Gastrointestinal perforation

Gastrointestinal perforation
Classification and external resources

Free air under the right hemidiaphragm from a bowel perforated.
ICD-10 K63.1, S36.9
ICD-9 569.83, 863.9
DiseasesDB 34042
MedlinePlus 000235
eMedicine med/2822

Gastrointestinal perforation is a complete penetration of the wall of the stomach, small intestine or large bowel, resulting in intestinal contents flowing into the abdominal cavity. Perforation of the intestines results in the potential for bacterial contamination of the abdominal cavity (a condition known as peritonitis). Perforation of the stomach can lead to a chemical peritonitis due to leaked gastric acid. Perforation anywhere along the gastrointestinal tract is a surgical emergency.

Contents

Signs and symptoms

Sudden attack of pain in epigastrium to the right of midline in case of perforation of duodenal ulcer. In case of gastric ulcer the pain is in epigastrium. There is history of burning pain in epigastrium, flatulence and dyspepsia. History of drug intake without sufficient food intake may be present. In case of intestinal perforation pain starts from the site of perforation, visceral, and then spreads all over the abdomen. In any case there is board like rigidity of abdomen, tenderness, and rebound tenderness. After sometimes the abdomen becomes silent, heart sounds can be heard all over. Patient stops passing flatus and motion, abdomen is distended.

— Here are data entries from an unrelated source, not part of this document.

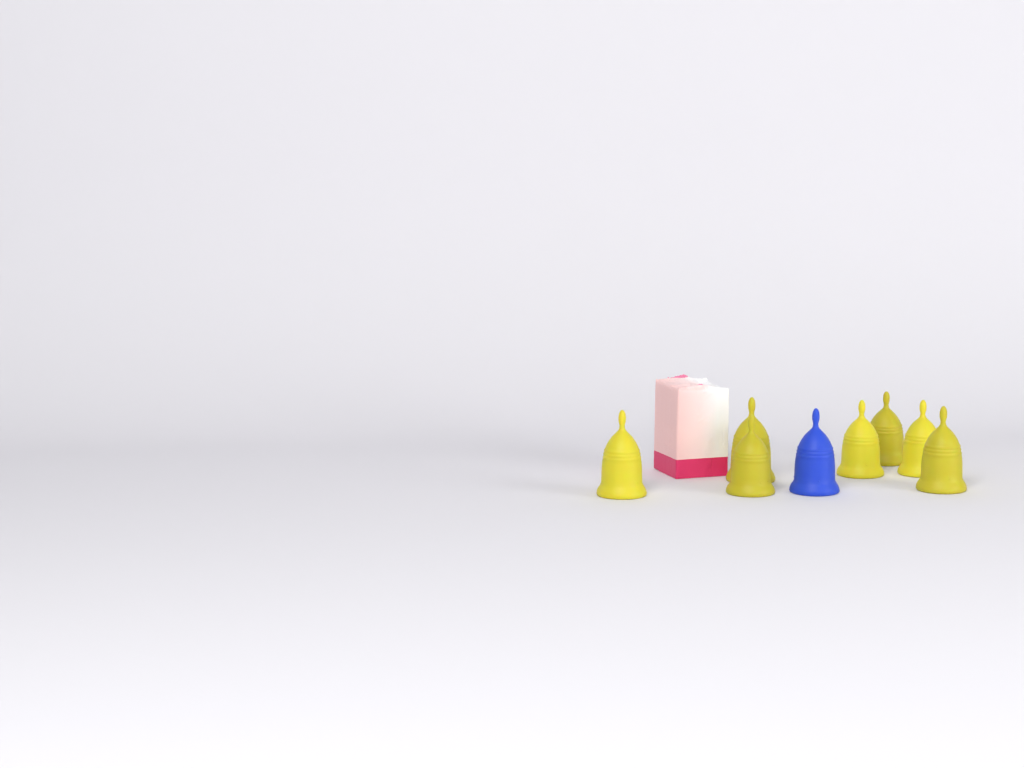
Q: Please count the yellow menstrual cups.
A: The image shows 7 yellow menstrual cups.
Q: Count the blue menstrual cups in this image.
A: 1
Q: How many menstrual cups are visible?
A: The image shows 8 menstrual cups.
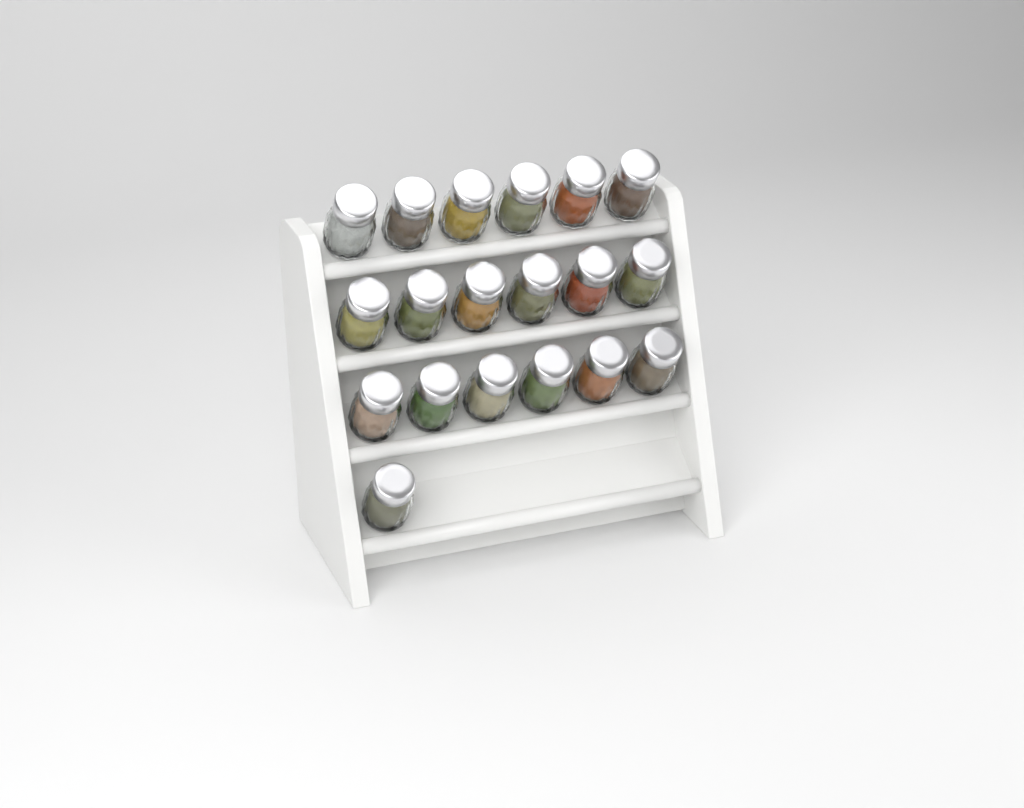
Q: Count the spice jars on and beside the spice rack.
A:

Gastrointestinal perforation results in severe abdominal pain intensified by movement, nausea and vomiting. Later symptoms include fever and or chills.

Causes

Underlying causes include gastric ulcer, appendicitis, gastrointestinal cancer, diverticulitis, superior mesenteric artery syndrome, trauma and ascariasis. Typhoid fever, NSAID drugs,ingestion of corrosives may also be responsible.

Diagnosis

On X-rays, free gas may be visible in the abdominal cavity. The perforation can often be visualised using CT. White blood cells are often elevated. Also, the symptom of wooden belly is visible, i.e. abdominal wall rigidity.

Treatment

Treatment depends on the underlying cause. Surgical intervention is nearly always required in form of exploratory laparotomy and closure of perforation with peritoneal wash (Sometimes medical evacuation). Conservative treatment is indicated in case patient is nontoxic and clinically stable, these patients are to be treated with IV fluids, antibiotics, nasogastric aspiration and bowel rest. Consultation with a specialist is often needed.